Archaeopteryx specimen shows that feathers may have evolved independent of flight

In the late Jurassic period, about 150 million years ago, the Altmühl valley in Bavaria was part of the northern tropics and covered by a shallow sea. It is from this region, that all known specimens of Archaeopteryx have come.

Archaeopteryx is of particular interest to paleontologists because it is considered an early bird and a late dinosaur. The animal, which was at most the size of a raven, represents a transition and may yield important clues about how dinosaurs took to the air.

New research, published in the journal Nature by paleontologists of Ludwig-Maximilians-Universitaet (LMU) in Munich takes a closer look at a new specimen with the best preserved plumage found to date. This preservation, primarily as impressions in the rock matrix, allows for comparison with other feathered dinosaurs.

A team led by Dr. Oliver Rauhut, a paleontologist in the Department of Earth and Environmental Sciences at LMU Munich, is conducting a highly detailed analysis of the specimen.

“For the first time, it has become possible to examine the detailed structure of the feathers on the body, the tail and, above all, on the legs,” said Rauhut in a statement.

One of the most striking discoveries the team has made to date is that feathers appear to have evolved independently, prior to flight.

“Comparisons with other feathered predatory dinosaurs indicate that the plumage in the different regions of the body varied widely between these species. That suggests that primordial feathers did not evolve in connection with flight-related roles, but originated in other functional contexts,” noted Dr. Christian Foth of LMU and the Bavarian State Collection for Paleontology and Geology in Munich.

Predatory theropods with body plumage are known to predate the Archaeopteryx. It is believed that their feathers probably evolved to provide insulation. Feathered forearms may have also been used to aid in balance while running, similar to modern ostriches. Brooding, camouflage and display are also possible reasons for the evolution of feathers.

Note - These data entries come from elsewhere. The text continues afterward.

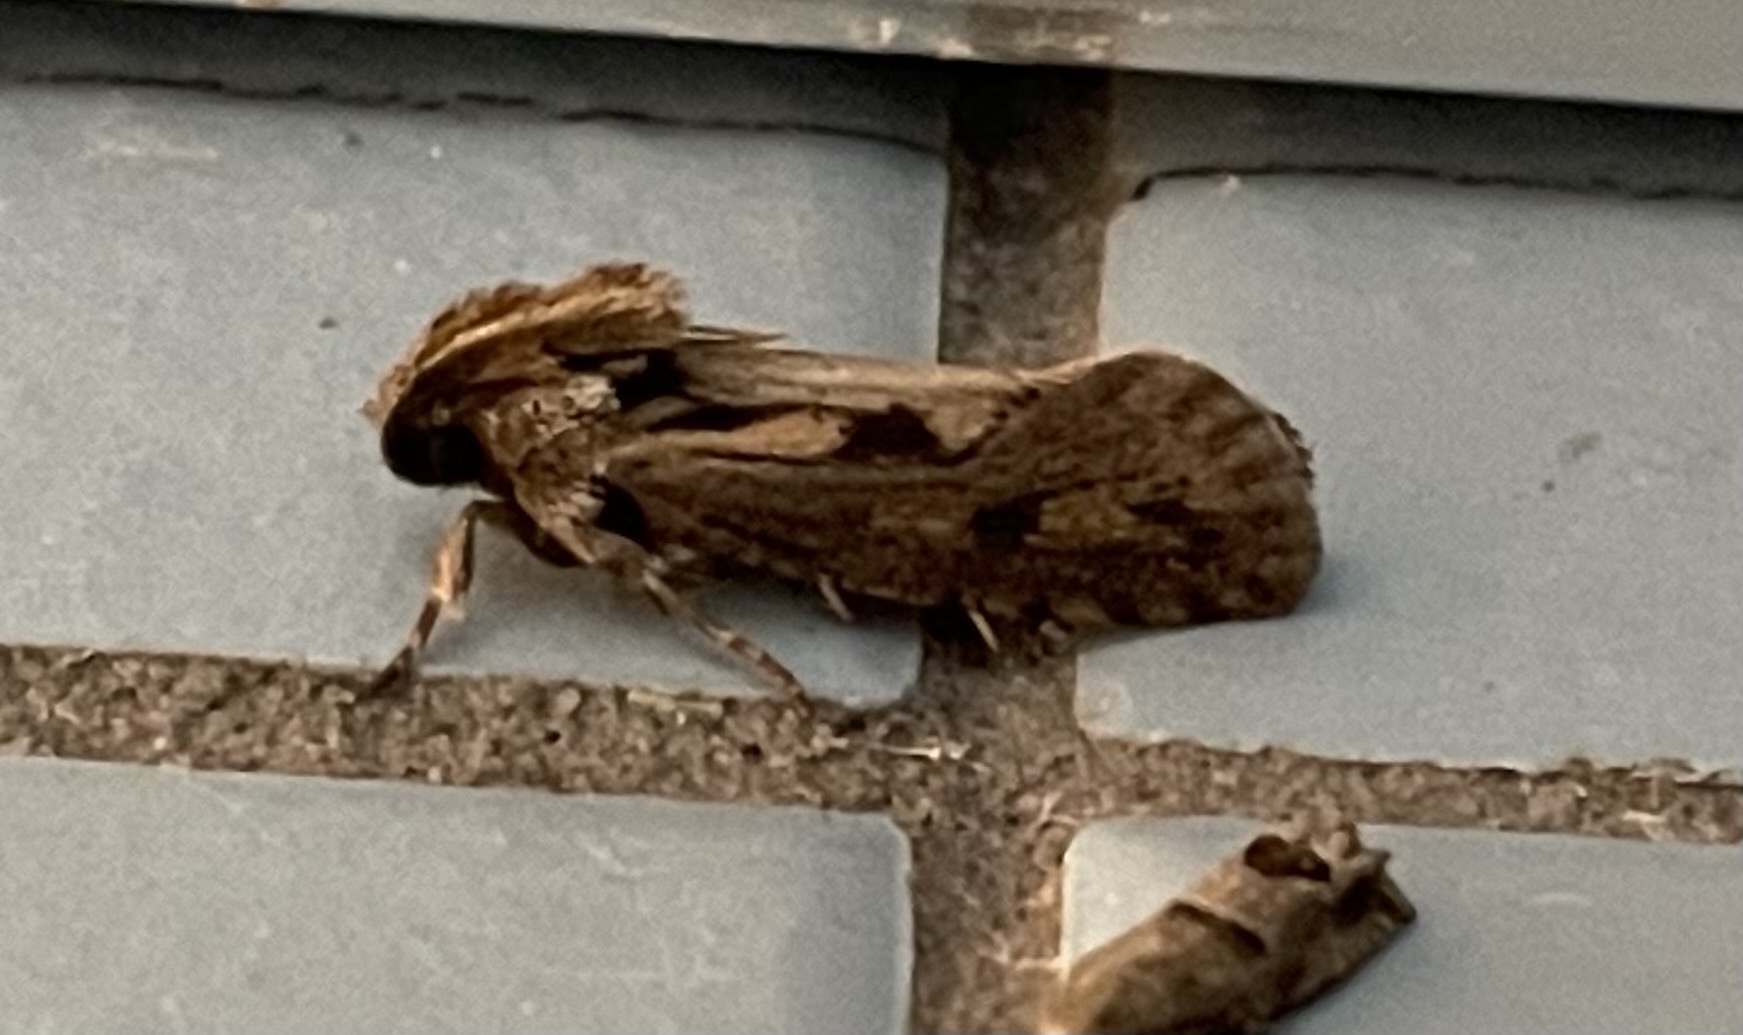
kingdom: Animalia
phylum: Arthropoda
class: Insecta
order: Lepidoptera
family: Tineidae
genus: Acrolophus
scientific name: Acrolophus popeanella
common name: Clemens' grass tubeworm moth
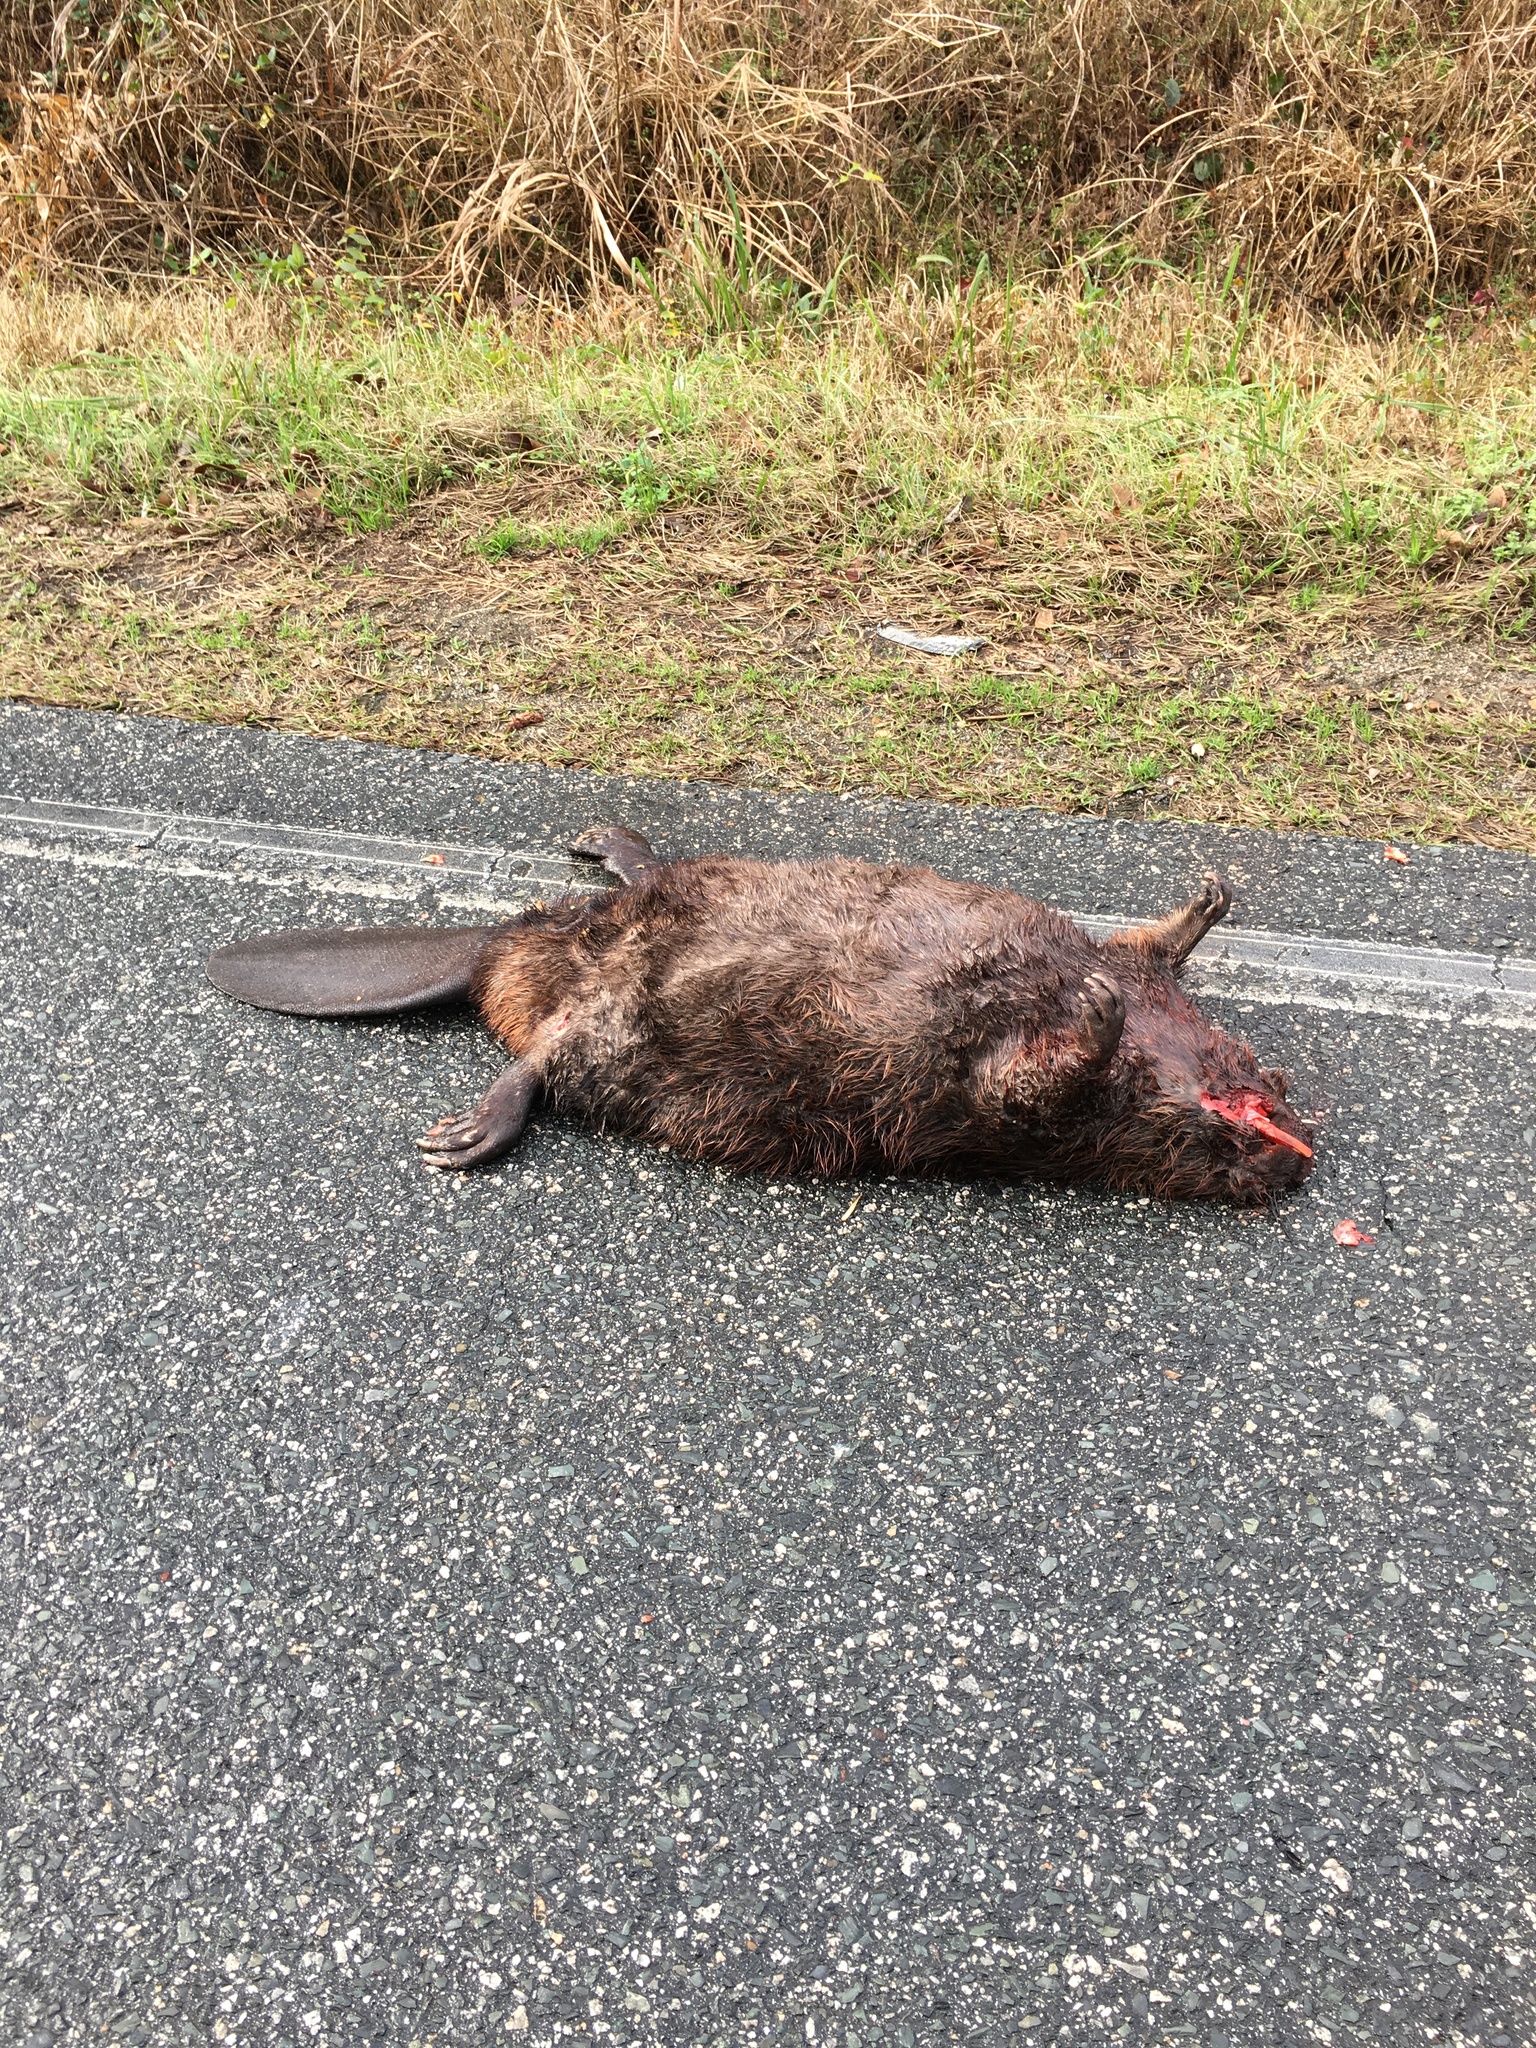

“If feathers had evolved originally for flight, functional constraints should have restricted their range of variation. And in primitive birds we do see less variation in wing feathers than in those on the hind-limbs or the tail,” explained Foth.

Once feathers were present, they could have been easily co-opted for flight and aerial navigation. It is also possible that flight, in early birds, was an on again – off again proposition.

“It is even possible that the ability to fly evolved more than once within the theropods. Since the feathers were already present, different groups of predatory dinosaurs and their descendants, the birds, could have exploited these structures in different ways,” said Rauhut.

The researchers’ work with the 11th known archaeopteryx specimen is ongoing and will likely yield more interesting results.